Palmer Penguins — canonical pipeline (three models, three metrics)

Author

Aparna Pandey and Stephan Peischl

Overview

Minimal canonical tidymodels pipeline on Palmer Penguins (Adelie vs Gentoo):

  1. Recipe → preprocess inside resampling
  2. Three model specs → same folds, fair comparison
  3. fit_resamples()accuracy, kappa, ROC AUC
  4. One summary figure (mean ± SE across folds)

Companion: Module 04 — canonical pipeline, Module 07, Module 08.

Data, recipe, and folds

peng <- penguins |>
  filter(species %in% c("Adelie", "Gentoo")) |>
  mutate(
    y = factor(species, levels = c("Adelie", "Gentoo")),
    year = as.numeric(year)
  ) |>
  select(-species, -flipper_length_mm, -body_mass_g) |>
  drop_na()

rec <- recipe(y ~ ., data = peng) |>
  step_zv(all_predictors()) |>
  step_dummy(all_nominal_predictors()) |>
  step_normalize(all_numeric_predictors())

folds <- vfold_cv(peng, v = 5, strata = y)
metrics <- metric_set(accuracy, kap, roc_auc)
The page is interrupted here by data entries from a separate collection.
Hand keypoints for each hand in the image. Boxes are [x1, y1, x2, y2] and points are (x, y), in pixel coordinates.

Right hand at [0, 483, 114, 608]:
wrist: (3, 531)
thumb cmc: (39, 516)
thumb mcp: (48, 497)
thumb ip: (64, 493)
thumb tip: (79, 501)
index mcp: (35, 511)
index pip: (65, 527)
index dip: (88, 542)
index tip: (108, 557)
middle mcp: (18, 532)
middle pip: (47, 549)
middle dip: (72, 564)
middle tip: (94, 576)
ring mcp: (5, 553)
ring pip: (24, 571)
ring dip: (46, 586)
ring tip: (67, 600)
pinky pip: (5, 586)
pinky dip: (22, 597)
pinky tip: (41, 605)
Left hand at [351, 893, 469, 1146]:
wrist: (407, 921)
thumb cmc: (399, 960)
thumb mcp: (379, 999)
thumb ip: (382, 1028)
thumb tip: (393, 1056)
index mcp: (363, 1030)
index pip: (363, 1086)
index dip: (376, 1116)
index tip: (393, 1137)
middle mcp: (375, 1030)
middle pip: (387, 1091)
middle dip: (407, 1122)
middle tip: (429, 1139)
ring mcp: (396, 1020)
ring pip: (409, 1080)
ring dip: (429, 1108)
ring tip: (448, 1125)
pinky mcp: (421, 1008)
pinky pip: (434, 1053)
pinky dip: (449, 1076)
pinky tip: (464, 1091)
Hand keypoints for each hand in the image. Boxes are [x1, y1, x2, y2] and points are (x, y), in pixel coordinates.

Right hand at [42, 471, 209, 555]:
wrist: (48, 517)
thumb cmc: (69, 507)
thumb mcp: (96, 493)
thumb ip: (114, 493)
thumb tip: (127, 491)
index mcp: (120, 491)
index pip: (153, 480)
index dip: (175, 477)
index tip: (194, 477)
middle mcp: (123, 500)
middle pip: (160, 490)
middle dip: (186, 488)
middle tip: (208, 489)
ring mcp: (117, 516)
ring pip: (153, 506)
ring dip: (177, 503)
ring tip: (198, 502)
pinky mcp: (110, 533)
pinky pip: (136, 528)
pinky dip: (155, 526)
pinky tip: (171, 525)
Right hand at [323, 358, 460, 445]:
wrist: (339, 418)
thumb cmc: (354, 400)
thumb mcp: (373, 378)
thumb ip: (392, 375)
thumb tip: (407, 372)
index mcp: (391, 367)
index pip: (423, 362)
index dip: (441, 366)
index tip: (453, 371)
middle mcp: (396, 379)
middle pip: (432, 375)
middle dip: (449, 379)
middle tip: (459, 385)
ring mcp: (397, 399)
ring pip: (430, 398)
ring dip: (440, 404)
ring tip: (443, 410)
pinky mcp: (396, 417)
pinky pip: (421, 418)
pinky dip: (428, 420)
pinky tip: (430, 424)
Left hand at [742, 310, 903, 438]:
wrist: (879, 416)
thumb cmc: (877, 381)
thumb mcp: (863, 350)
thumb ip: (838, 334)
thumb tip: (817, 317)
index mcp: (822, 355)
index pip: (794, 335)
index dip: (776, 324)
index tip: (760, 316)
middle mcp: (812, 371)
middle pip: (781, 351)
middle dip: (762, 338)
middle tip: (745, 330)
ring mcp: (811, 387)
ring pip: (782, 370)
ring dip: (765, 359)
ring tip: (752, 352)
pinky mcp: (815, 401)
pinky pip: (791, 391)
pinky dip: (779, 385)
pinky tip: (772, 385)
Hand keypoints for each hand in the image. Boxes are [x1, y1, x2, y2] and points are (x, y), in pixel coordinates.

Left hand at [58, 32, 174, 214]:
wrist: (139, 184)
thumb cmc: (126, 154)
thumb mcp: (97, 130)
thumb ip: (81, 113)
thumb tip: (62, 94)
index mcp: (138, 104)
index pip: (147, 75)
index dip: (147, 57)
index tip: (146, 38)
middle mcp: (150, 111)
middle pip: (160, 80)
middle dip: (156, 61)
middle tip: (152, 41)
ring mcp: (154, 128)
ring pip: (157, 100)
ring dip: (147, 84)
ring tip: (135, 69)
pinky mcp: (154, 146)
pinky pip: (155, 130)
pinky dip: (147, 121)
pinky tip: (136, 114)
Three models (fixed settings)

tree_spec <- decision_tree(tree_depth = 4, min_n = 10) |>
  set_engine("rpart") |>
  set_mode("classification")

glm_spec <- logistic_reg() |>
  set_engine("glm") |>
  set_mode("classification")

rf_spec <- rand_forest(mtry = 4, trees = 300, min_n = 2) |>
  set_engine("ranger") |>
  set_mode("classification")

workflows <- list(
  decision_tree = workflow() |> add_recipe(rec) |> add_model(tree_spec),
  logistic_glm = workflow() |> add_recipe(rec) |> add_model(glm_spec),
  random_forest = workflow() |> add_recipe(rec) |> add_model(rf_spec)
)

Cross-validation (fit_resamples)

set.seed(7)
cv_results <- workflows |>
  imap(\(wf, name) fit_resamples(wf, folds, metrics = metrics)) |>
  set_names(names(workflows))

Metrics table

cmp <- imap_dfr(
  cv_results,
  \(rs, name) collect_metrics(rs) |> mutate(model = name)
)

cmp |>
  select(model, .metric, mean, std_err) |>
  mutate(
    mean = round(mean, 3),
    std_err = round(std_err, 3)
  ) |>
  arrange(.metric, desc(mean)) |>
  knitr::kable(col.names = c("Model", "Metric", "Mean", "Std err"))
Model Metric Mean Std err
logistic_glm accuracy 1.000 0.000
random_forest accuracy 1.000 0.000
decision_tree accuracy 0.993 0.005
logistic_glm kap 1.000 0.000
random_forest kap 1.000 0.000
decision_tree kap 0.985 0.009
logistic_glm roc_auc 1.000 0.000
random_forest roc_auc 1.000 0.000
decision_tree roc_auc 0.993 0.004

Performance summary (final figure)

Same recipe and folds for every model — differences reflect model family only.

plot_df <- cmp |>
  mutate(
    model = recode(
      model,
      decision_tree = "Decision tree",
      logistic_glm = "Logistic regression",
      random_forest = "Random forest"
    ),
    metric = recode(
      .metric,
      accuracy = "Accuracy",
      kap = "Kappa",
      roc_auc = "ROC AUC"
    )
  )

ggplot(plot_df, aes(model, mean, fill = model)) +
  geom_col(show.legend = FALSE, width = 0.72) +
  geom_errorbar(
    aes(ymin = mean - std_err, ymax = mean + std_err),
    width = 0.18,
    linewidth = 0.5
  ) +
  facet_wrap(~metric, scales = "free_y", ncol = 3) +
  coord_flip() +
  scale_fill_brewer(palette = "Set2") +
  labs(
    title = "Model comparison (5-fold CV, same recipe)",
    subtitle = "Bars = mean across folds; error bars = standard error",
    x = NULL,
    y = "Score (higher is better)"
  ) +
  theme_minimal(base_size = 13) +
  theme(strip.text = element_text(face = "bold"))

Takeaway: pick the metric that matches your goal (e.g. ROC AUC for ranking, kappa when classes are imbalanced), then compare models on that score — small gaps within the error bars are often noise on this (n).